The remains were found on the banks of the Columbia River near Kennewick, Wash., in 1996. Five Pacific Northwest tribes pressed the Army Corps of Engineers, which has jurisdiction over the bones, to hand them over in accordance with a federal law on the repatriation of remains. However, a group of scientists sued to block the handover, arguing that the skeleton was not associated with a present-day tribe.
Federal judges sided with the scientists, and as a result, the corps retained custody of the skeleton and made it available for study. Now that the studies are finished, the 380 bones and bone fragments are locked away in Seattle at the University of Washington’s Burke Museum of Natural History and Culture.
Some scientists suggested that Kennewick Man might have been a visitor from the Far North, Siberia or perhaps someplace even more exotic. But when geneticists compared DNA from a hand bone with a wide range of samples, they found that the closest match came from members of the Confederated Tribes of the Colville Reservation.
The report that was issued this month affirmed those results, as well as other evidence supporting the view that the Ancient One was a Native American. That led Army Brig. Gen. Scott Spellmon, commander of the corps’ Northwestern Division, to rule on Tuesday that the remains are “subject to the processes and procedures outlined in the Native American Graves Protection and Repatriation Act.”
Spellmon stressed that there has not yet been a decision to transfer the remains. The next step will be to “review the priority of custody … including cultural affiliation,” he said. There’s also a chance that the handover will be challenged in federal court, just as it was 20 years ago.
Coincidentally, legislation known as the “Bring the Ancient One Home Act” is making its way through Congress. The Senate version is sponsored by Sen. Patty Murray, D-Wash., while the House version is sponsored by Rep. Denny Heck, D-Wash.
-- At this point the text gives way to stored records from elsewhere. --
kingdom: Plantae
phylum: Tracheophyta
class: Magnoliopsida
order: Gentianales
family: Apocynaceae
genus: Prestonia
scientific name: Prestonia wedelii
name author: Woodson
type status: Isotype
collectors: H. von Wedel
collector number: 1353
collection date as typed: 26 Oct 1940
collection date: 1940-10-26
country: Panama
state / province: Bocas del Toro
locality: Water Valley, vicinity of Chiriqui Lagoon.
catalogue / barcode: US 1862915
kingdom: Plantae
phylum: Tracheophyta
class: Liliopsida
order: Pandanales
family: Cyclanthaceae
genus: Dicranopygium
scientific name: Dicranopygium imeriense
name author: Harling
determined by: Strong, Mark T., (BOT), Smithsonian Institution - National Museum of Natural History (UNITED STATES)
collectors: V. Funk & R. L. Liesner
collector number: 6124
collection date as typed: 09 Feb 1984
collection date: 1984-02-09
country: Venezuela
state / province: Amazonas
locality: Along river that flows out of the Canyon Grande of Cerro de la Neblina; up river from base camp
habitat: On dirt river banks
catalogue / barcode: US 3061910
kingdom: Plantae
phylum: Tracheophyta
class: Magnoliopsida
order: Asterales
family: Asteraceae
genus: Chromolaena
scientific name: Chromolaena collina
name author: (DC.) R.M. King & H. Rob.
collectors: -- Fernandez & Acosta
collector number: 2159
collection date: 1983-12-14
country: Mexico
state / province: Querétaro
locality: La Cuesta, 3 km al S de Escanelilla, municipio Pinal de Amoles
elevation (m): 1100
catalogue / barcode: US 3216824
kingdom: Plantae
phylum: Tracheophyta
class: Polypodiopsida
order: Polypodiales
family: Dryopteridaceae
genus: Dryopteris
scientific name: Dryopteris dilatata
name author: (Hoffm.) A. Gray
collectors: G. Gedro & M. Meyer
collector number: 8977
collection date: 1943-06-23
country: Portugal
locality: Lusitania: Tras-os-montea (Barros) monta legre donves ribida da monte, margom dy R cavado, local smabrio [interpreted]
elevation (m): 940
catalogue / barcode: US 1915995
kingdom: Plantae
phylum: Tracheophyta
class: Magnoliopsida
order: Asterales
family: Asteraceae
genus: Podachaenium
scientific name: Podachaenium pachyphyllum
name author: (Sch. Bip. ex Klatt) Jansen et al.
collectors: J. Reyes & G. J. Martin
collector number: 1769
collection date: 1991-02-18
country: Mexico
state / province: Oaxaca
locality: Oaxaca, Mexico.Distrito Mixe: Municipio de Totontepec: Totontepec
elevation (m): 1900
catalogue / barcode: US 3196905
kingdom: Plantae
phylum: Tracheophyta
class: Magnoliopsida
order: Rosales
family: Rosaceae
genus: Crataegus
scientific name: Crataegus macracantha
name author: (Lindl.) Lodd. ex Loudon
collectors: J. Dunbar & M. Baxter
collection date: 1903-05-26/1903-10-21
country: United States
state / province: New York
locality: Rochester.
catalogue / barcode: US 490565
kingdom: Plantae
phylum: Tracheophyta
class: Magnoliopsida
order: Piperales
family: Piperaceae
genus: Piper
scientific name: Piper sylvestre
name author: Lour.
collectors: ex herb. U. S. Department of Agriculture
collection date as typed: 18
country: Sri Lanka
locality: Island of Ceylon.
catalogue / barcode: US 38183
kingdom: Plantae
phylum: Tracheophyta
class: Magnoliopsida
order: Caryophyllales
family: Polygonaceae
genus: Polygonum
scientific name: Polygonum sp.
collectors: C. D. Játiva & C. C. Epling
It’s not yet clear which of the five tribes seeking the Ancient One’s return – the Colville, Yakama, Umatilla, Nez Perce and Wanapum – has the strongest claim on the remains. In the past, the tribes have worked together on the issue, and if one of the tribes wins custody, the others are likely to cooperate on the burial arrangements.
Tribal leaders have said the burial site would be kept secret to head off the possibility of future desecration.